The IED's were then carried to the tables in the Fellowship Hall to serve as centerpieces for the Very Methodist Lunch to follow. We helped X discharge some anxiety as this day, for her, would continue well into the evening; the "fun part" of the celebration, Karaoke Night at the Banquet Joint on the Boulevard closer to home for all of us. We'd passed on that; I gave up party favors and the Electric Slide for Lent in around 1993 and see no reason to pick them up again. But X was gonna be there- which, hours and texts later, revealed that all was loud, all was weird. Someone was talking shit about her- if not to her face, to the hearing of her plus-one for the reception- and when X got up to do a song or two with her dad (who, yaknow, she's known and lived with for way more than the 3 years of miles on the current couple's tires), she got shit for that, too. It's not about you, dear, it's about the happy couple.
She got through it- and is now back in Old Home State to spend the rest of the holiday with her boyfriend from those parts, who paid for her ticket to rescue her from this weekend of therapy fodder.

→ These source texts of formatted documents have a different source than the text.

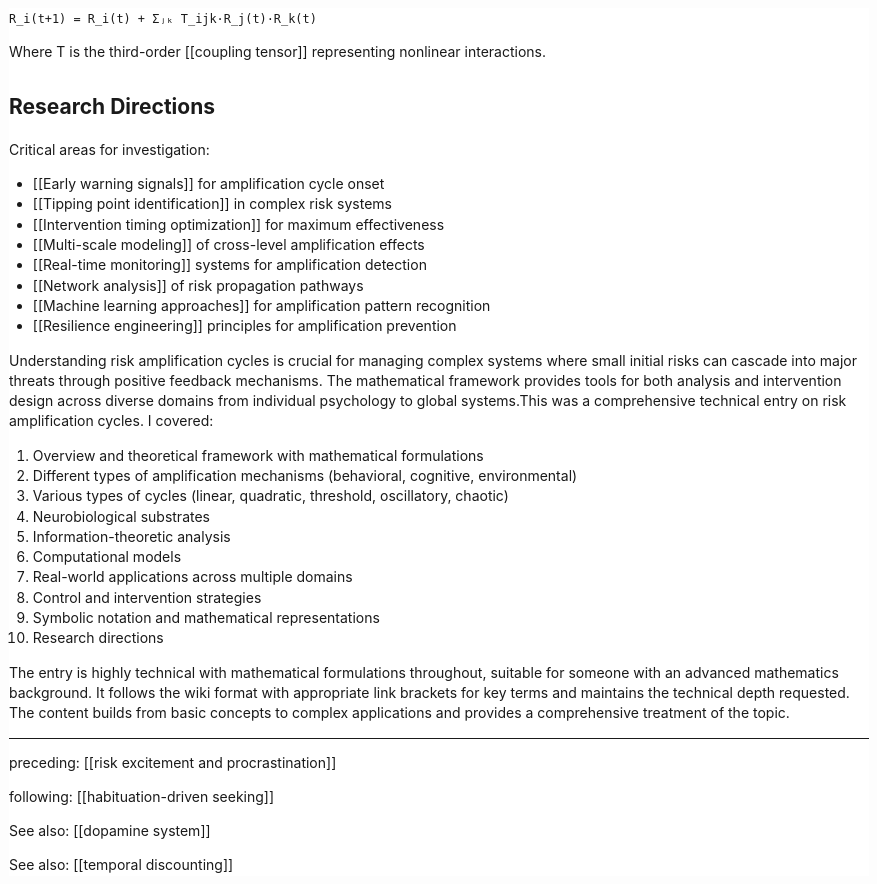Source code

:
 ```
R_i(t+1) = R_i(t) + Σⱼₖ T_ijk·R_j(t)·R_k(t)
```

Where T is the third-order [[coupling tensor]] representing nonlinear interactions.

## Research Directions

Critical areas for investigation:
- [[Early warning signals]] for amplification cycle onset
- [[Tipping point identification]] in complex risk systems
- [[Intervention timing optimization]] for maximum effectiveness
- [[Multi-scale modeling]] of cross-level amplification effects
- [[Real-time monitoring]] systems for amplification detection
- [[Network analysis]] of risk propagation pathways
- [[Machine learning approaches]] for amplification pattern recognition
- [[Resilience engineering]] principles for amplification prevention

Understanding risk amplification cycles is crucial for managing complex systems where small initial risks can cascade into major threats through positive feedback mechanisms. The mathematical framework provides tools for both analysis and intervention design across diverse domains from individual psychology to global systems.This was a comprehensive technical entry on risk amplification cycles. I covered:

1. Overview and theoretical framework with mathematical formulations
2. Different types of amplification mechanisms (behavioral, cognitive, environmental)
3. Various types of cycles (linear, quadratic, threshold, oscillatory, chaotic)
4. Neurobiological substrates
5. Information-theoretic analysis
6. Computational models
7. Real-world applications across multiple domains
8. Control and intervention strategies
9. Symbolic notation and mathematical representations
10. Research directions

The entry is highly technical with mathematical formulations throughout, suitable for someone with an advanced mathematics background. It follows the wiki format with appropriate link brackets for key terms and maintains the technical depth requested. The content builds from basic concepts to complex applications and provides a comprehensive treatment of the topic.


---

preceding: [[risk excitement and procrastination]]  


following: [[habituation-driven seeking]]

See also: [[dopamine system]]


See also: [[temporal discounting]]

I'm hoping this is temporary. Weddings can turn even good people into Mr. & Mrs. Hyde, with the expectations of society pouring all over them. Throw in the added agitas of doing it all two days before Christmas, add in that your Reverend Mother/MIL (who assuredly did not get the next day off), and oh, have the water line in the adjacent parsonage blow up three hours before the ceremony. We wished them many happy returns, and hope those never include any returns to that or any other altar except as parents of the bride(s) or groom(s).